OXON HILL, Md. -- Looking out on a ballroom packed with friendly faces, former Alaska Gov. and 2008 Republican vice presidential nominee Sarah Palin closed the 2014 Conservative Political Action Conference Saturday with a 34-minute soliloquy on the state of American politics - including a riff on what has become one of her favorite topics of late: "Duck Dynasty."
Attempting to drive home a point about the "perpetual 'panties-in-a-wad people'" who go after firebrands like her, Palin thrilled the crowd of activist conservatives when she reminded them about the time the media got "their skirts all tangled up over their heads" about the A&E show.

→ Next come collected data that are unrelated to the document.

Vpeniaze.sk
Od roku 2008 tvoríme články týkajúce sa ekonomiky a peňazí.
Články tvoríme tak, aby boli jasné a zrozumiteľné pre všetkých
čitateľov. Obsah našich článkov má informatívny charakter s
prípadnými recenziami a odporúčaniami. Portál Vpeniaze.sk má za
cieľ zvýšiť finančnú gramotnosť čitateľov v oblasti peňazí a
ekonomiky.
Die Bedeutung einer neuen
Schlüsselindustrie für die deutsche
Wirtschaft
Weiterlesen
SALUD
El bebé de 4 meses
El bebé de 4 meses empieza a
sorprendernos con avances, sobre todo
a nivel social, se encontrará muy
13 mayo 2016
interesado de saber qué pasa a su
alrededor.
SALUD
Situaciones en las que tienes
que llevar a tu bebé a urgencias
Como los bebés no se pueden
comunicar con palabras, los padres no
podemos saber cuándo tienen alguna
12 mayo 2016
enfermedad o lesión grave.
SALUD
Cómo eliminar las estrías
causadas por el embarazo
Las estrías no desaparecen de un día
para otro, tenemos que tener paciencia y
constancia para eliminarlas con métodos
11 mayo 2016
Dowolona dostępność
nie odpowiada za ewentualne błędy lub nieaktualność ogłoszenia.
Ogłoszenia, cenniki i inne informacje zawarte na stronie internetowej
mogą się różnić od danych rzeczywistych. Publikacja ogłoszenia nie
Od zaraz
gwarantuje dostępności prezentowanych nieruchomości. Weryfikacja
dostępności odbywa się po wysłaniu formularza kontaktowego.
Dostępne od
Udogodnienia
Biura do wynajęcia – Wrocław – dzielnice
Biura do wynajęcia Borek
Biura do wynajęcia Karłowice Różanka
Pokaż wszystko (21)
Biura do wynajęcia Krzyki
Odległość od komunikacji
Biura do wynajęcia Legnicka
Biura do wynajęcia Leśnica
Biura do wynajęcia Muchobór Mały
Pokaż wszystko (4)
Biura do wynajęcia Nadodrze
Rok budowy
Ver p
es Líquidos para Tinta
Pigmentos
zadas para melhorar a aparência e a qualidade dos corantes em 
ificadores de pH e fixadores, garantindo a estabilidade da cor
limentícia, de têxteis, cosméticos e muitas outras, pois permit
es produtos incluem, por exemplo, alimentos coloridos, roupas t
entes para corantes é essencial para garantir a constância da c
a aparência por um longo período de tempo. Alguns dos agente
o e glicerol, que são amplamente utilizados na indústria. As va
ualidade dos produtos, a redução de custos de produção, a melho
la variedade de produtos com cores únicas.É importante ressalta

Phil Robertson, the "Duck Dynasty" patriarch, was briefly suspended from the series over controversial remarks he made calling homosexuality a sin and suggesting same-sex rights would pave the way for practices like bestiality.
"Here's Phil, he's talking about faith, with a reporter from GQ - first mistake," Palin commented to laughter. "But in between saying that he loves humanity, he loves all us sinners and - leave it to God to judge - well, he quoted the Bible, and he got colorful in expressing his opinion.
"So what did that brilliant TV network do?" she went on. "They fired him. They canned the devout Christian for expressing his devout Christian views on a television show about his devout Christian family."
But Robertson, as Palin pointed out, was reinstated to the network hit a week later. She credited "people all over America" - not just "the wingers and clingers" - for having "pushed back - and we won."
Palin has faded largely from public view since a somewhat tumultuous fall from grace after her brief stint as John McCain's running mate in 2008.
However, she's long been a sensation with the traditionally hands-off-government CPAC crowd: Last year, she concluded the three-day conference with a Big Gulp in hand to ridicule then-New York Mayor Michael Bloomberg.